If you boot from a live CD and deleted the 50 GB Windows XP partition (or do so in Windows 7) and then try to install openSUSE, you may not have to make manual selections, but consider you need to know what is required so that you might not accept a suggested configuration that does not work.
Thank You,
On 2011-02-15 04:36, gogalthorp wrote:
>
> You can have a max of 4 primary partitions. One of which may be an
> extended. In the extended you can have many more, at least 15,
At least thousands >:-P
–
Cheers / Saludos,
Carlos E. R.
(from 11.2 x86_64 “Emerald” at Telcontar)
Thanks a lot, i will try it
Is there any chance to install opensuse only in one partition? Beacouse, every time he made 3 partition.
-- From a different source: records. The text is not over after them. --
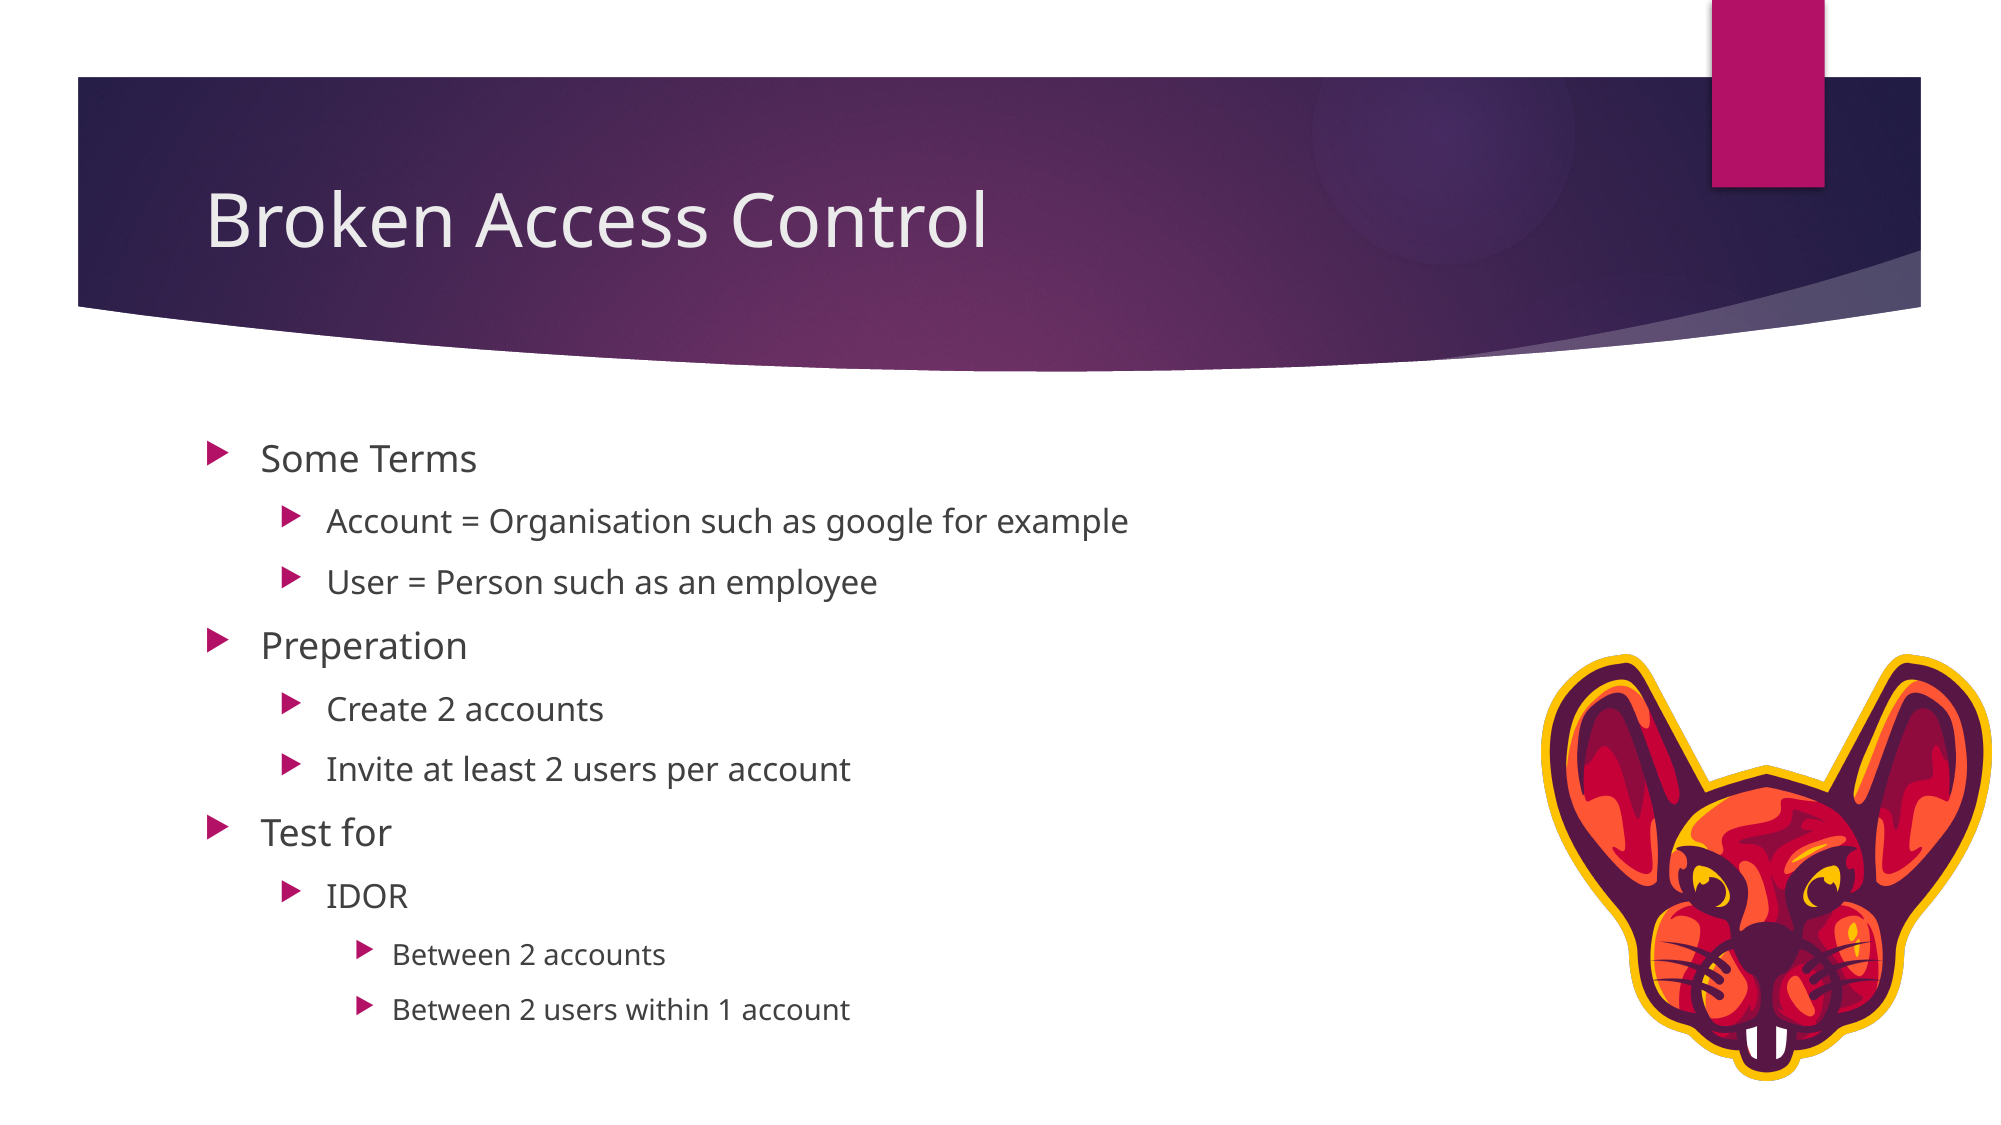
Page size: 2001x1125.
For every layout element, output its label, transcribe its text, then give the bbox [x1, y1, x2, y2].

title Broken Access Control [189, 159, 1627, 276]
list Some Terms Account = Organisation such as google for example User = Person such as an employee Preperation Create 2 accounts Invite at least 2 users per account Test for IDOR Between 2 accounts Between 2 users within 1 account [189, 427, 1638, 1081]
picture [1541, 654, 1992, 1081]
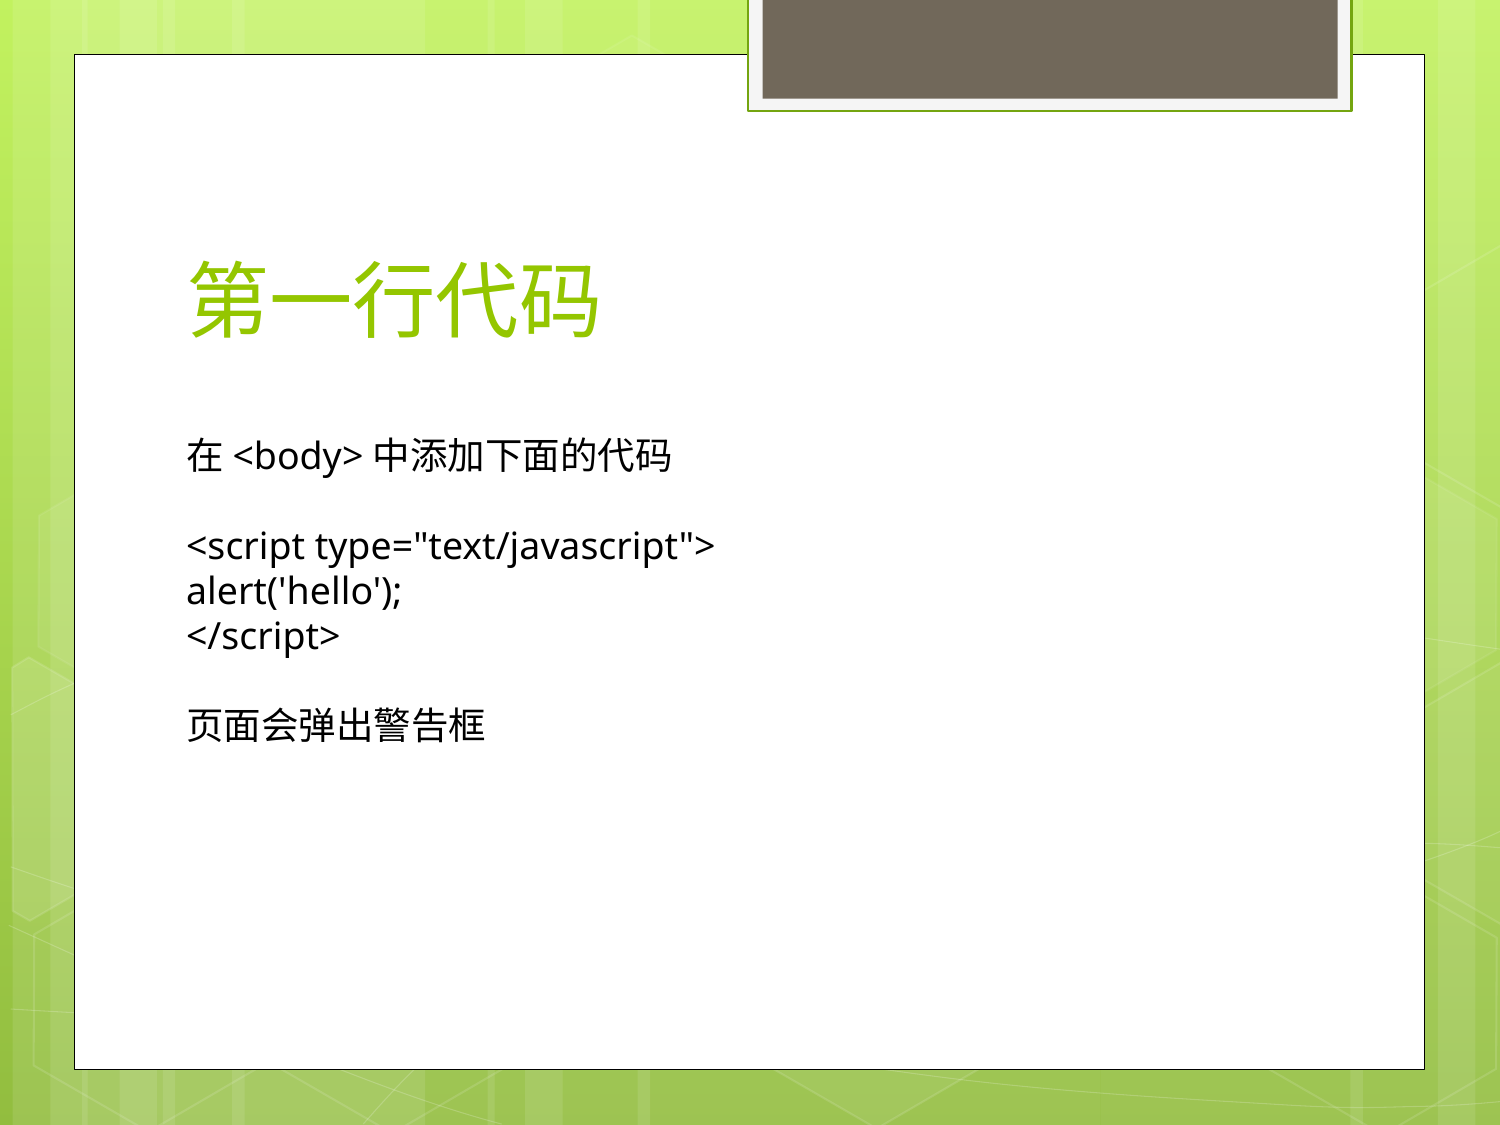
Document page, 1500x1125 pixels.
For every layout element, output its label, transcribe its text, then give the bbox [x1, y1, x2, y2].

text_box 在<body>中添加下面的代码 <script type="text/javascript"> alert('hello'); </script> 页面会弹出警告框 [171, 424, 1324, 755]
title 第一行代码 [171, 168, 1324, 357]
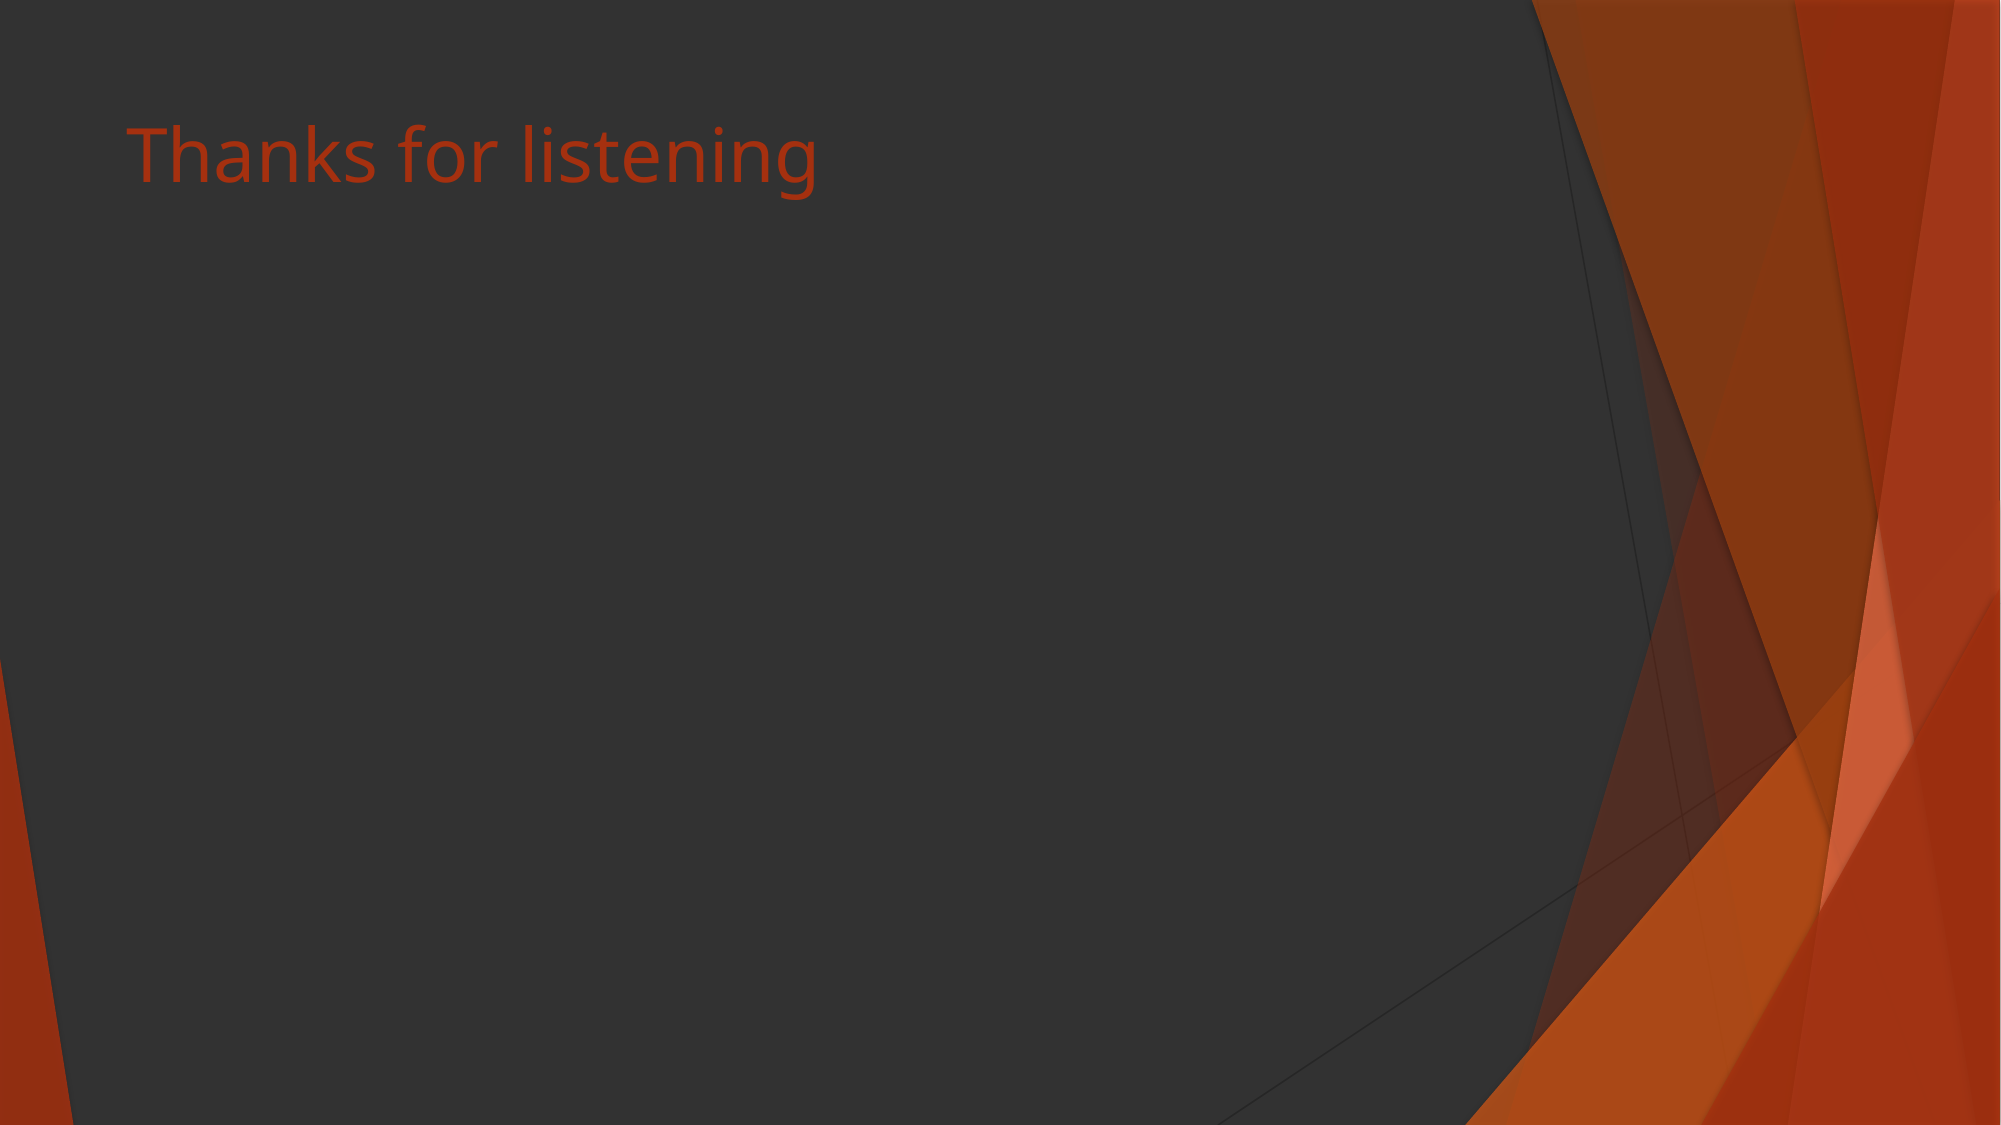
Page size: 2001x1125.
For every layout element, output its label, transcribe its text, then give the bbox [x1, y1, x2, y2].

Sry for a lot of stupid questions, but it is very hard, and i am noob…
On 02/19/2011 06:36 PM, miodrag7 wrote:
>
> Is there any chance to install opensuse only in one partition? Beacouse,
> every time he made 3 partition. Sry for a lot of stupid questions, but
> it is very hard, and i am noob…
>
>
it is best to have three…that way you can update the basic system
(which is in one, named “/” for root) and not disturb any of your
personal data or configuration (in another named “/home”)
the third partition is tiny and named “/swap” you never see it or mess
with it
it is possible with the installer to force /home to be on / (root) but
it is not advised…it is also not advised to not have a /swap
perhaps you should spend some time reading about partitions:
http://tinyurl.com/ybpbryk
http://opensuse.swerdna.org/
–
DenverD
CAVEAT: http://is.gd/bpoMD
[NNTP posted w/openSUSE 11.3, KDE4.5.5, Thunderbird3.0.11, nVidia
173.14.28 3D, Athlon 64 3000+]
“It is far easier to read, understand and follow the instructions than
to undo the problems caused by not.” DD 23 Jan 11
Is there any chance to install opensuse only in one partition? Beacouse, every time he made 3 partition. Sry for a lot of stupid questions, but it is very hard, and i am noob…
The short answer is yes, you can install openSUSE in one partition and use a swap file instead of a swap partition.
You may think this will make things easier, it won’t.
With 50GB I strongly recommend the suggested 3 partitions /swap, /, and /home. Linux is not windows.
On 2011-02-19 18:59, DenverD wrote:
> it is possible with the installer to force /home to be on / (root) but
> it is not advised…
Right.
[pedantic mode start :-p ]
Exception: when space is very limited, or if it is a test or rescue system
(it will not store data).
–
Cheers / Saludos,
Carlos E. R.
(from 11.2 x86_64 “Emerald” at Telcontar)
I like to use Gparted LiveCD for my partitioning.
This documentation is a little dated but it works for Win 7:
GPARTED DOCUMENTATION - GENERALITIES
GPARTED DOCUMENTATION - RESIZING
Most of us prefer to use 3 partitions, created in an extended partition. like the one shown by jdmcdaniel3](http://forums.opensuse.org/members/jdmcdaniel3.html) in Another problem with partition above. When / (root) , /swap and /home are on the same partition if you have to reinstall or reformat that OpenSuse install everything in your /home will be lost unless you’ve backed up everything. With /home on a separate partition would not need to be reformatted, and you could replace OpenSuse with another distro keeping the files left in /home.
Pls post output from
fdisk -l
enclose the output with [foo][/foo] replacing the word “foo” with “code”.